Other city review boards and commissions began meeting months ago, finding virtual solutions.

In a formal response to the PAC, Francis Healy, a special advisor to Outlaw, also noted that police shootings had declined dramatically over the past decade and following a series of federally guided reforms that began in 2015. The trend had led to the cancellation of the last UFRB meeting last year, Healy said, due to a lack of relevant material.

According to official data, the department logged nine police shootings last year — with zero resulting in fatalities attributed to an officer — compared to 60 total shootings in 2009. To date this year, officers have recorded three fatal shootings by officers, including Wallace’s death.

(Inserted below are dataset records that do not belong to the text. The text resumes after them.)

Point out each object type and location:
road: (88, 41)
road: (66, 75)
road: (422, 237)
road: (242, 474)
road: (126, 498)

The PAC memo also raised some concerns about this data.

The database only includes basic information about the shooting incidents — not the UFRB’s independent reviews.

The department also ignored an earlier recommendation from the PAC to include use-of-force incidents involving canines. A May 2019 report from the commission stated that officers had intentionally opened fire on dogs about 90 times between 2013 and 2018, but those incidents were not reflected in the department’s public database.

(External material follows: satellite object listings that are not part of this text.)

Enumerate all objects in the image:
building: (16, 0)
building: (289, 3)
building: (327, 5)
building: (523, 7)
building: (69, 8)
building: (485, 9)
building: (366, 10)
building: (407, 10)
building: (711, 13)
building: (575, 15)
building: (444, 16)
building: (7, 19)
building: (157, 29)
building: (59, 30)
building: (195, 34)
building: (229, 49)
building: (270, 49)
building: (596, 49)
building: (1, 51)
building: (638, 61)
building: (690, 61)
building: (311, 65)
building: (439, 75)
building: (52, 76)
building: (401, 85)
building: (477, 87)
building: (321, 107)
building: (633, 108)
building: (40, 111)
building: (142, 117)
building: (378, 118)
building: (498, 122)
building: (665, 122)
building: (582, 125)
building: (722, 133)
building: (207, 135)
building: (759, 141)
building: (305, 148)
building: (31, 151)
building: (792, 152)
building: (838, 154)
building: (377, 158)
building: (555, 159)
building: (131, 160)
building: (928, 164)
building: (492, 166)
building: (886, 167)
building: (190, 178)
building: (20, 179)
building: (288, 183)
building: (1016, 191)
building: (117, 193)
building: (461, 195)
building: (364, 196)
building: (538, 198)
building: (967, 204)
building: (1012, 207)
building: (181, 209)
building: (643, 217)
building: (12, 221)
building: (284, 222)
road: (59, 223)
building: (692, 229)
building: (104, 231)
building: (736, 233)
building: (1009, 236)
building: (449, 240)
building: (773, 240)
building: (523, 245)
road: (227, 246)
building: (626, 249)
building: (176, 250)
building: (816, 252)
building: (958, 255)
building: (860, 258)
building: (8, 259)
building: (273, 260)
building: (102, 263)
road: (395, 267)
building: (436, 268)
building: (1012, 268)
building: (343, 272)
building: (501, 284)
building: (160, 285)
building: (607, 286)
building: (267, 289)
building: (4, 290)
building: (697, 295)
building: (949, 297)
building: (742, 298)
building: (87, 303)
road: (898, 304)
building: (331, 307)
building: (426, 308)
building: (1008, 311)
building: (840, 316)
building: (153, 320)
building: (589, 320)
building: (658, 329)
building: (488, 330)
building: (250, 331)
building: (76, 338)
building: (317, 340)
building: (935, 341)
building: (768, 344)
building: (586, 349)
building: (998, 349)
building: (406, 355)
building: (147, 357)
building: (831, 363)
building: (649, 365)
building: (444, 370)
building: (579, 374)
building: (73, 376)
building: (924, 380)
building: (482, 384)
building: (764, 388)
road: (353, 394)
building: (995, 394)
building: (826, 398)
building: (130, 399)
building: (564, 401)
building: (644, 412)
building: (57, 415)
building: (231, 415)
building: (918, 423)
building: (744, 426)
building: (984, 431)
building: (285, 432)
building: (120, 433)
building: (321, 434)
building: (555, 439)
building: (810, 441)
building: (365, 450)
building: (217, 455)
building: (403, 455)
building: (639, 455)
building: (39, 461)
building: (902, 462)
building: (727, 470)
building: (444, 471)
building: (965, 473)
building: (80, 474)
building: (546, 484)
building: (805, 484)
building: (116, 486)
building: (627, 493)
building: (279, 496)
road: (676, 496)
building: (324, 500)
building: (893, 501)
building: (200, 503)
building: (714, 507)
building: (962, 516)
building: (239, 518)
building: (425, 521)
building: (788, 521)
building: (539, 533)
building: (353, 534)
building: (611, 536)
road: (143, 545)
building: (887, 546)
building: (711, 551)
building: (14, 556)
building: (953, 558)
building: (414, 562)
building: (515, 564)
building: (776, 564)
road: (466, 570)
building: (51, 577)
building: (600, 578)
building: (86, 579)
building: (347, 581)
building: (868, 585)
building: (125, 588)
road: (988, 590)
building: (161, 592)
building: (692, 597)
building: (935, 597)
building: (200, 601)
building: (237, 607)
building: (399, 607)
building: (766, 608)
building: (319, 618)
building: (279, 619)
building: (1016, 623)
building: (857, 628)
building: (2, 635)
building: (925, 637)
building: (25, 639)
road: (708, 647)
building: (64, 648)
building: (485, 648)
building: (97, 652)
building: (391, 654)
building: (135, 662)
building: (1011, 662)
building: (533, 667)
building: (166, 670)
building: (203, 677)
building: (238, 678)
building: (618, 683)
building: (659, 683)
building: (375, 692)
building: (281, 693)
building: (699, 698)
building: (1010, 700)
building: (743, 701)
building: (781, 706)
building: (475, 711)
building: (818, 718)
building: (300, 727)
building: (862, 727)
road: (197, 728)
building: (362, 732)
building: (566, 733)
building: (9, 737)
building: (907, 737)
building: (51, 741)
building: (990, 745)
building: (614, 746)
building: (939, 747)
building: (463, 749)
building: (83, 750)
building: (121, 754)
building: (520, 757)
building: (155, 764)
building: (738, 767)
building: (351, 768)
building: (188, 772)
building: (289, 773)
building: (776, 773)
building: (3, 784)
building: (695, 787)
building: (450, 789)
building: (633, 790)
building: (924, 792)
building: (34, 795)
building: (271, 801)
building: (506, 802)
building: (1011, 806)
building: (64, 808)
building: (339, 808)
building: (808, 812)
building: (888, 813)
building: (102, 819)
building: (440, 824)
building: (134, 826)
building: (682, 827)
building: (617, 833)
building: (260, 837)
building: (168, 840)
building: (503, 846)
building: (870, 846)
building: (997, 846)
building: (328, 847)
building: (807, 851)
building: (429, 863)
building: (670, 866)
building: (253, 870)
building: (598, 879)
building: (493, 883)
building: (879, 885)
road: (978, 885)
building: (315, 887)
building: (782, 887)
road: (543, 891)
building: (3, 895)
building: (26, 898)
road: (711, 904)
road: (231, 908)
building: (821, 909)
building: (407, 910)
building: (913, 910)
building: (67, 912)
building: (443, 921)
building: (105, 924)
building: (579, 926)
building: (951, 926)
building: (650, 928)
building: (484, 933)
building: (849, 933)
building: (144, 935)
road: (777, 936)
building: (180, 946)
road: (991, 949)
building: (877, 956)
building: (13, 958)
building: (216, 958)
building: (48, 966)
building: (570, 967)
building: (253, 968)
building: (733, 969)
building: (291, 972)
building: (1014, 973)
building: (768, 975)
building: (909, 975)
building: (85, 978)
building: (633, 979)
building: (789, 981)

While he said he appreciated the department’s response, Erace said it was unlikely any of the outstanding incidents would be reviewed until next year.

He said this lapse came at a cost.

While grave offenders might still be identified and criminally charged by the district attorney for particularly egregious use of force, myriad lesser incidents, related police tactics and training, or officers that might be developing a pattern of misconduct had all effectively escaped outside review.

“This is about what the department does on a daily basis. It’s these reviews that make the department better,” he said. “I understand their reasons and explanations, but that doesn’t mean it’s acceptable that it hasn’t gone on for a year.”